Description griznog 2024-12-18 11:23:34 MST
When originally adding these nodes, I incorrectly set TmpDisk=1000000 when the node has 10TB for TmpDisk. Today someone noticed and I corrected the nodes config in slurm.conf to be TmpDisk=10000000, but sinfo still thinks it is 1000000

[I am root!@frankie:(bare):gitolite3@localhost:slurm-config-bruno(master):etc]# scontrol show node cpu-a-1 | grep TmpDisk
   State=IDLE ThreadsPerCore=1 TmpDisk=10000000 Weight=200 Owner=N/A MCS_label=N/A
[I am root!@frankie:(bare):gitolite3@localhost:slurm-config-bruno(master):etc]# sinfo -No "%n %d" | grep cpu-a-1
cpu-a-1 1000000
cpu-a-1 1000000
cpu-a-1 1000000
[I am root!@frankie:(bare):gitolite3@localhost:slurm-config-bruno(master):etc]# sinfo -NO 'NodeList,Disk' | grep cpu-a-1
cpu-a-1             1000000             
cpu-a-1             1000000             
cpu-a-1             1000000             

The Slurm config for these nodes is:

NodeName=cpu-a-1 CPUs=128 Boards=1 SocketsPerBoard=2 CoresPerSocket=64 ThreadsPerCore=1 RealMemory=4096000 TmpDisk=10000000 Feature=cpu,compute,largemem,amd_7h12 Weight=200 State=UNKNOWN
NodeName=cpu-a-2 CPUs=128 Boards=1 SocketsPerBoard=2 CoresPerSocket=64 ThreadsPerCore=1 RealMemory=4096000 TmpDisk=10000000 Feature=cpu,compute,largemem,amd_7h12 Weight=200 State=UNKNOWN


I've tried changing the format options for sinfo, but I always wind up a 0 short of the actual setting.

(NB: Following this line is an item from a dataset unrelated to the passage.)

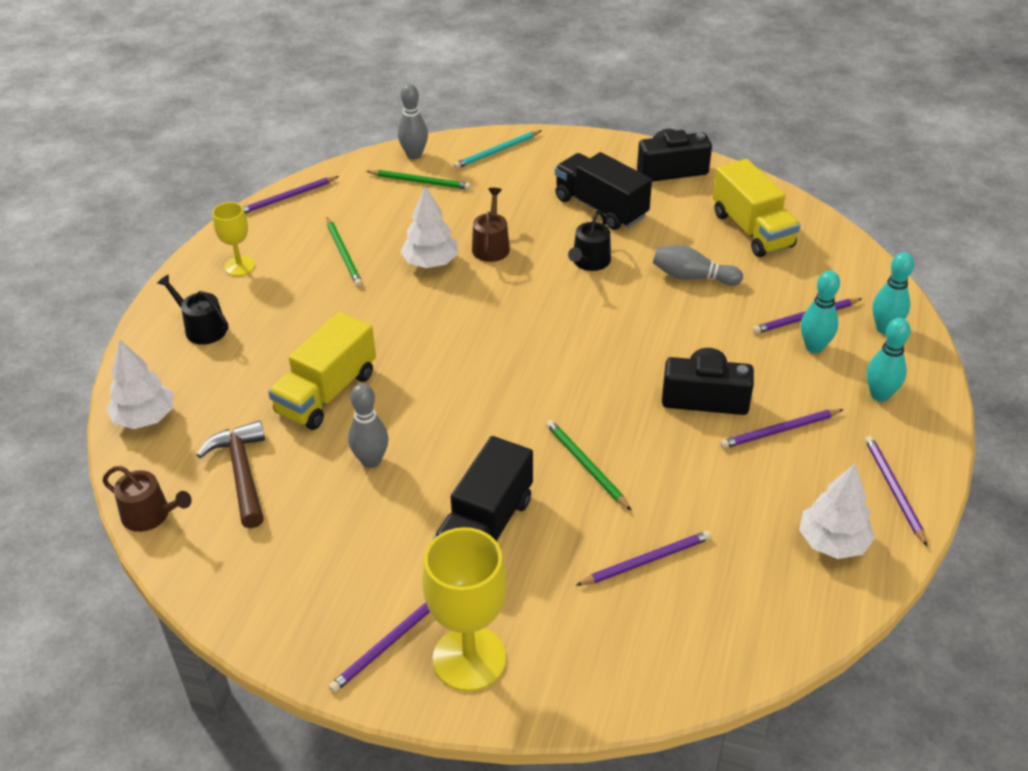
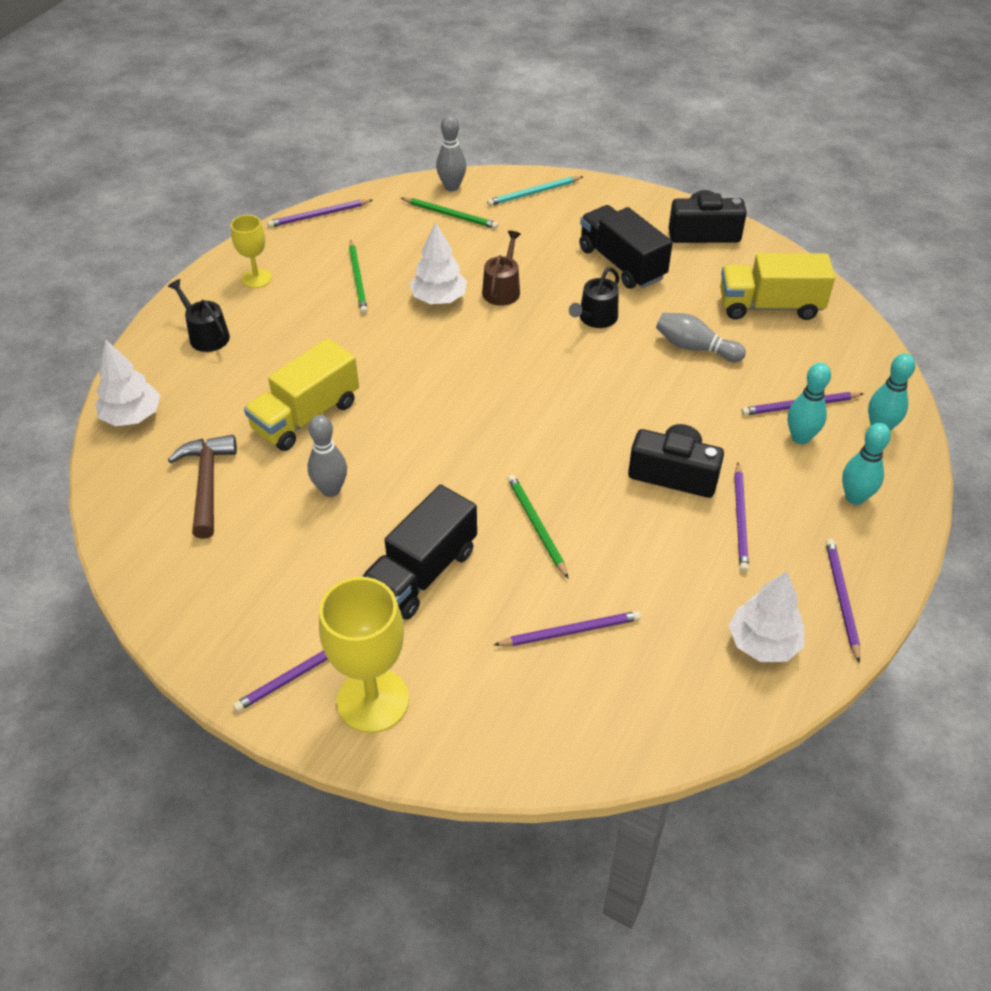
camera: 10 degrees right, 5 degrees up
(150, 515) = (113, 511): brown watering can -> none
(752, 230) = (770, 306): yellow truck -> yellow truck turned 105 degrees clockwise
(779, 431) = (740, 519): purple pencil -> purple pencil turned 75 degrees counterclockwise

What am I doing wrong here?
Comment 1 griznog 2024-12-18 11:37:07 MST
Looks like i'm late to this party, this is probably a duplicate of 16248 and may not have anything to do with me having originally set the TmpDisk value incorrectly.
Comment 3 Benjamin Witham 2024-12-19 17:18:52 MST
Hello griznog,

I can replicate this and I'm working on it. I'll keep you updated.
Comment 5 Benjamin Witham 2024-12-30 12:06:29 MST
Hello griznog, 

This issue was due to the character buffer that would display the TmpDisk values in sinfo was a little short. We've increased the character buffer, so this behavior has been fixed in commit b8c6c9c0, which is in ahead of 24.11.1. I'll be closing this ticket now.